沿岸漁業と言われる比較的に浜から近い漁場で行われ、日帰りが基本。
日本の漁師の多くがこの形態なのだ。
沖合(近海)漁業という仕事もある。
沿岸漁業よりも遠い漁場で行われる。
遠洋漁業は数ヶ月以上漁船で生活することになる。
内水面漁業というのは川や湖で行われる漁業のことだ。
漁師の働き方は、さまざま。
漁業の種類や狙う魚によって異なるのだ。
出漁時間は早朝や深夜に出漁し、市場が開くまでに港に戻り魚の選別を終えるという仕事が日常である。
休日でも釣りをしたり、漁具の手入れをしたりと、海を愛する男達が多い。
個人事業主になれば漁船や漁具を自分で用意し、漁業権などの資格も必要になってくる。
漁師には、豊富な知識と経験が必要だ。
専門知識は魚類の生態や漁場に関する知識、漁法の技術と言えるだろう。
資格は小型船舶操縦士免許、海上特殊無線技士免許、潜水士免許などの資格があれば役に立つ。

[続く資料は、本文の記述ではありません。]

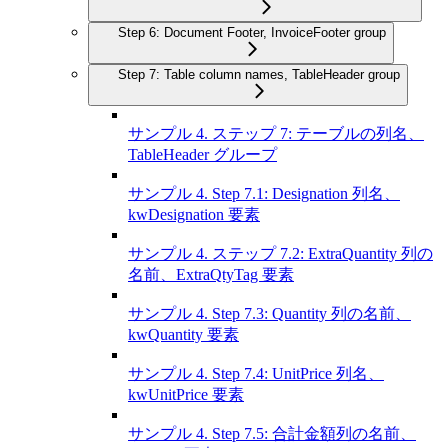
Step 6: Document Footer, InvoiceFooter group
Step 7: Table column names, TableHeader group
サンプル 4. ステップ 7: テーブルの列名、
TableHeader グループ
サンプル 4. Step 7.1: Designation 列名、
kwDesignation 要素
サンプル 4. ステップ 7.2: ExtraQuantity 列の
名前、ExtraQtyTag 要素
サンプル 4. Step 7.3: Quantity 列の名前、
kwQuantity 要素
サンプル 4. Step 7.4: UnitPrice 列名、
kwUnitPrice 要素
サンプル 4. Step 7.5: 合計金額列の名前、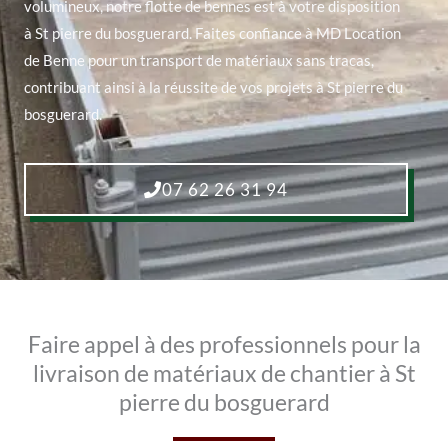
volumineux, notre flotte de bennes est à votre disposition
à St pierre du bosguerard. Faites confiance à MD Location
de Benne pour un transport de matériaux sans tracas,
contribuant ainsi à la réussite de vos projets à St pierre du
bosguerard.
07 62 26 31 94
Faire appel à des professionnels pour la
livraison de matériaux de chantier à St
pierre du bosguerard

漁師の仕事は、自然を相手にする厳しさもあるが大きなやりがいがある。
食の提供は人々の毎日の食卓に新鮮な海の幸を届ける重要な役割を担っているのだ。
地域との連携も必要である。
沿岸漁業では地域社会との結びつきが強く、地元のイベントにも関わってくる。
この物語の主人公は極楽翔太。18歳。
翔太は来年4月から地元で漁師となり働くことが決まっている。
もう一人の主人公は木下英二。28歳。
地元で料理旅館を経営するオーナー。
翔太がアルバイトしている地元のガソリンスタンドで英二と偶然あったのだ。
この物語の始まりである。
この物語はフィクションです。
この物語に出てくる団体名や個人名など同じであってもまったく関係ありません。